The following environment applies:

  • Duplicati installed on a Windows machine, successfully backs up to AWS S3 buckets, which includes user data synced from Google Drive Cloud to the local machine, via Google Backup & Sync.
  • Google Backup & Sync downloads non-Google formats as discrete files, but Google Docs themselves are soley symbolic links (in the Windows environment, they are hyperlinks which launch the default browser and open the file in the browser).

Apps like Spanning save the data from Google Drive Cloud to Spanning’s own servers.

Apps like BackupGoo convert Google doc content to an OpenOffice format for apps, like Duplicati, to backup.

At present, Duplicati has loads of places to which to save backup data, but only backs up data on the machine on which it is installed.

Is there merit for Duplicati to include functionality similar to both BackupGoo and Spanning, for Duplicati to OAUTH into the user’s Google Drive and back the data up from Google Drive Cloud to the user’s preferred backend? (Conversion to OpenOffice format shouldn’t be necessary; syncing converted data down to the local machine solely to upload it as a backup shouldn’t be necessary).


#2

Currently I don’t believe there are plans to support backing up other sources.

This is logical because backing up remote files causes terrible performance since you essentially download your entire Google drive and re-upload it. And since Duplicati uses hashing for many of it’s comparisons (any time it’s unsure if a file has changed) it will waste a ton of time downloading files.

You can get away with backing up network shares by mounting them into the filesystem and similarly if you get something like Fuse for Google drive you can actually do what you want without Duplicati knowing.
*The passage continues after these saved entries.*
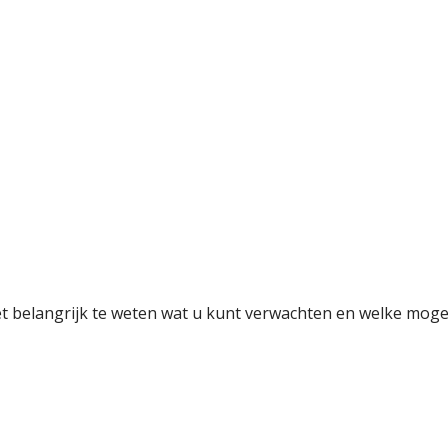
t belangrijk te weten wat u kunt verwachten en welke mogeli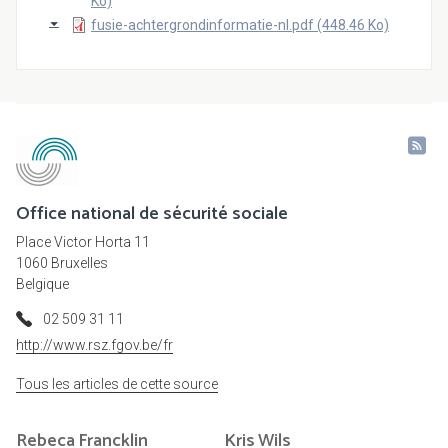
Ko)
fusie-achtergrondinformatie-nl.pdf (448.46 Ko)
Office national de sécurité sociale
Place Victor Horta 11
1060 Bruxelles
Belgique
02 509 31 11
http://www.rsz.fgov.be/fr
Tous les articles de cette source
Rebeca
Francklin
Kris
Wils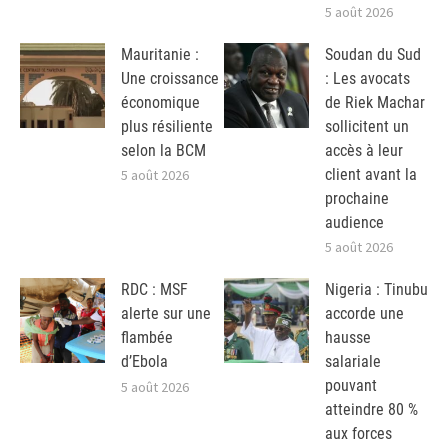
5 août 2026
Mauritanie :
Soudan du Sud
Une croissance
: Les avocats
économique
de Riek Machar
plus résiliente
sollicitent un
selon la BCM
accès à leur
client avant la
5 août 2026
prochaine
audience
5 août 2026
RDC : MSF
Nigeria : Tinubu
alerte sur une
accorde une
flambée
hausse
d’Ebola
salariale
pouvant
5 août 2026
atteindre 80 %
aux forces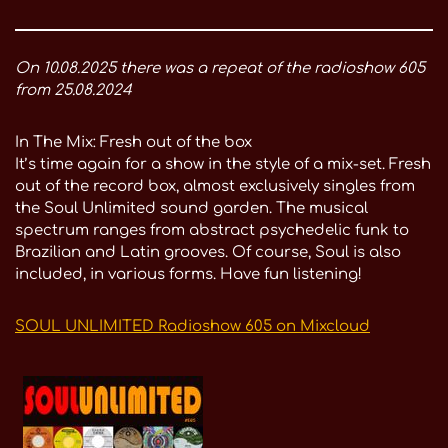
On 10.08.2025 there was a repeat of the radioshow 605
from 25.08.2024
In The Mix: Fresh out of the box
It’s time again for a show in the style of a mix-set. Fresh
out of the record box, almost exclusively singles from
the Soul Unlimited sound garden. The musical
spectrum ranges from abstract psychedelic funk to
Brazilian and Latin grooves. Of course, Soul is also
included, in various forms. Have fun listening!
SOUL UNLIMITED Radioshow 605 on Mixcloud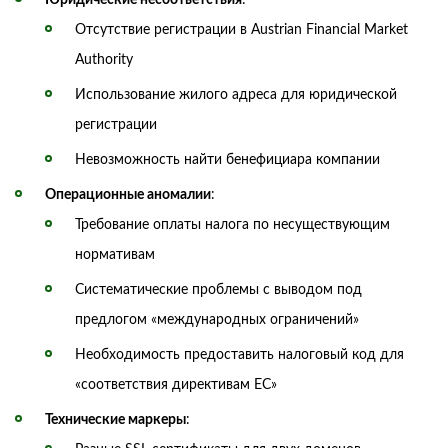
Отсутствие регистрации в Austrian Financial Market
Authority
Использование жилого адреса для юридической
регистрации
Невозможность найти бенефициара компании
Операционные аномалии
:
Требование оплаты налога по несуществующим
нормативам
Систематические проблемы с выводом под
предлогом «международных ограничений»
Необходимость предоставить налоговый код для
«соответствия директивам ЕС»
Технические маркеры
: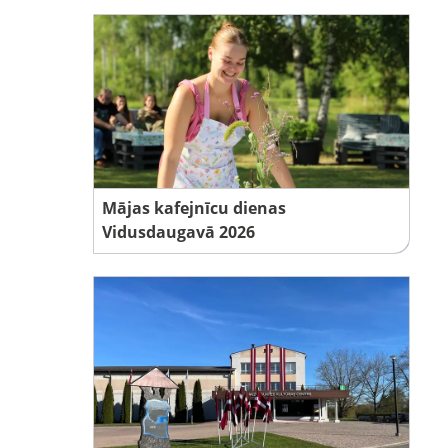
Mājas kafejnīcu dienas
Vidusdaugavā 2026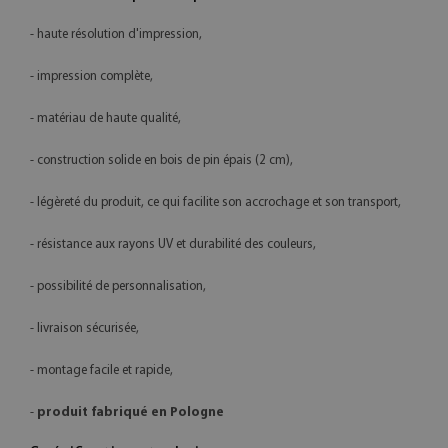
- haute résolution d'impression,
- impression complète,
- matériau de haute qualité,
- construction solide en bois de pin épais (2 cm),
- légèreté du produit, ce qui facilite son accrochage et son transport,
- résistance aux rayons UV et durabilité des couleurs,
- possibilité de personnalisation,
- livraison sécurisée,
- montage facile et rapide,
-
produit fabriqué en Pologne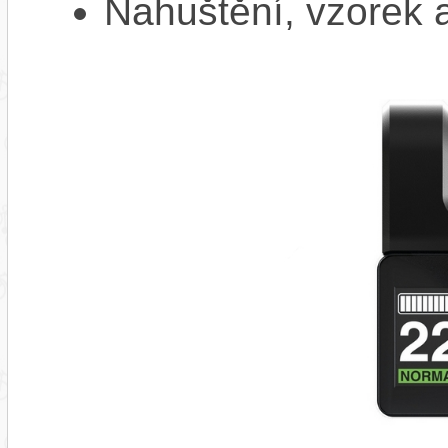
Nahuštění, vzorek a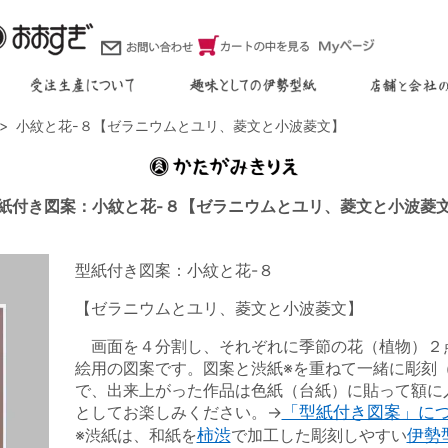
小紋と花-８【ゼラニウムとユリ、菱文と小波菱文】
紙付き図案：小紋と花-８【ゼラニウムとユリ、菱文と小波菱
型紙付き図案：小紋と花-８
【ゼラニウムとユリ、菱文と小波菱文】
画面を４分割し、それぞれに季節の花（植物）２
絵用の図案です。図案と渋紙※を重ねて一緒に彫刻
で、出来上がった作品は色紙（台紙）に貼って額に
としてお楽しみください。→
「型紙付き図案」に
※渋紙は、和紙を
柿渋
で加工した彫刻しやすい
伊勢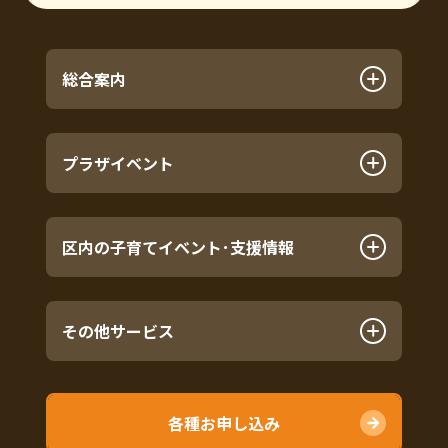
総合案内
プラザイベント
区内の子育てイベント･支援情報
その他サービス
各種お申し込み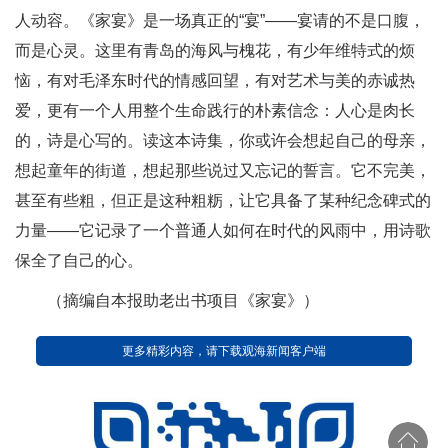
人动容。《家宴》是一场真正的“宴”——宴请的不是口腹，
而是心灵。这里有青岛的海风与槐花，有少年维特式的烦
恼，有对毛泽东时代的情感回望，有对艺术与美的赤诚热
爱，更有一个人用整个生命践行的朴素信念：人心是肉长
的，诗是心写的。读这本诗集，你或许会想起自己的母亲，
想起童年的街道，想起那些说过又忘记的誓言。它不完美，
甚至有些粗，但正是这种粗粝，让它具备了某种纪念碑式的
力量——它记录了一个普通人如何在时代的风雨中，用诗歌
保全了自己的心。
（摘编自本报助老出书项目《家宴》）
更多精彩内容，请下载观海新闻客户端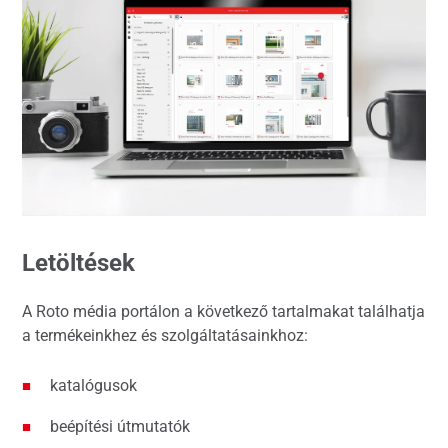
Letöltések
A Roto média portálon a következő tartalmakat találhatja
a termékeinkhez és szolgáltatásainkhoz:
katalógusok
beépítési útmutatók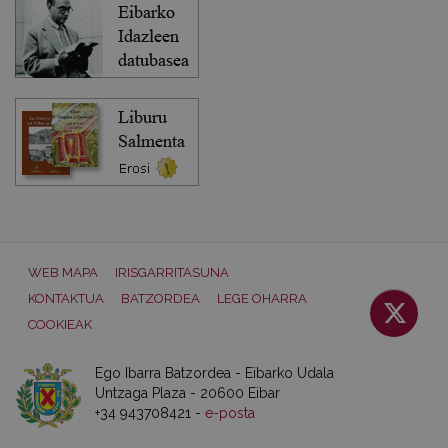
WEB MAPA
IRISGARRITASUNA
KONTAKTUA
BATZORDEA
LEGE OHARRA
COOKIEAK
Ego Ibarra Batzordea - Eibarko Udala
Untzaga Plaza - 20600 Eibar
+34 943708421 -
e-posta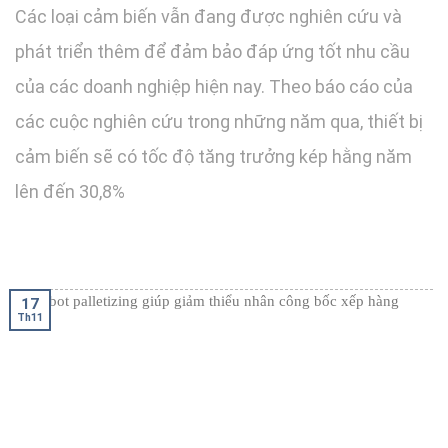
Các loại cảm biến vẫn đang được nghiên cứu và
phát triển thêm để đảm bảo đáp ứng tốt nhu cầu
của các doanh nghiệp hiện nay. Theo báo cáo của
các cuộc nghiên cứu trong những năm qua, thiết bị
cảm biến sẽ có tốc độ tăng trưởng kép hằng năm
lên đến 30,8%
17
Th11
But performance will be lackluster and I honestly think time is spent better working on other parts of Duplicati :slight_smile:

Some Fuse Google Drive solutions:
GitHub - astrada/google-drive-ocamlfuse: FUSE filesystem over Google Drive
GitHub - dsoprea/GDriveFS: An innovative FUSE wrapper for Google Drive.


#3

Hi @taxedserf, welcome to the forum - and thanks for the feature suggestion!

As @Pectojin mentioned, the performance (and potential bandwidth consumption) on such a feature could be troublesome. And using the referenced tools you could even test it out to get a general idea of how well it would work.

That being said, as an open source project you are free to contribute code to Duplicati over at GitHub so if you really would like to see that sort of feature, you are welcome to suggest it in an “issue” over there (with much more detail on how you think it should work) or even add the code yourself. :slight_smile:


#4

I looked at those apps briefly. Below are quick impressions that @taxedserf might comment on.
I’m just a Duplicati user, and quite new to a lot of this, but this is an interesting topic to consider.

What issues (besides disk use) does one run into simply backing up Backup and Sync’s drive?
Minus conversion, BackupGoo sounds like it just gets its updates some way other than on disk.
Duplicati now uses some OAuth, but I believe it’s only to get to destinations to do simple things.

Spanning runs at Google as an app. It can probably get to Google Drive fast, and AWS less so.
Interestingly, I see that Duplicati already uses App Engine, and App Engine allows C# and .NET.

Having said that, a lot of ideas have merit, but I suspect the focus is currently to get out of Beta.
Thanks for the suggestion, and perhaps more discussion will follow.

Meanwhile I wonder if rclone with B2 versions or --backup-dir can help as some sort of backup?


#5

Many thanks for your prompt replies.

I agree that the desktop-bound Duplicati cannot efficiently back up Google docs within part of a backup job covering a Windows folder Google Drive (sync’ed by Google Backup & Sync).

I’ve since discovered that a Linux user running google-drive-ocamlfuse will sync Google Drive with an instant conversion of all GDoc files to ODS/ODT. The Linux version of Duplicati would easily back those files up as part of its normal process. A Windows user uses Google Backup & Sync, which syncs only a URL to GDoc files (and not the content of the GDoc files, which would typically exceed 1kb URL).

For a Windows user, then, the missing bit is a Duplicati agent running as a Google app, paired with an existing Duplicati desktop installation on Windows, both instances working in sync with the same backup job, backing up to the same destination. What Duplicati desktop spots as a native Google Doc file, it would instruct Duplicati backup to convert to the required file formats (an API call to Google Drive?) and squirt the result to the Duplicati backup destination. The magic is the de-duplication process, because a user’s synced Google Drive is functionally identical, except for the GDoc files containing data in Google Drive Cloud, but being only symbolic links/URLs in Google Drive Backup & Sync Desktop.

Is this a viable strategy?

Sadly, I’m not a programmer, so I can’t contribute more technical stuff!


#6

It’s an interesting design, but more research is needed to figure out if Duplicati could handle things like metadata (is last modified date when it was changed on Google drive or when it was synved).

How should restores be handled? Could they go directly into the sync folder?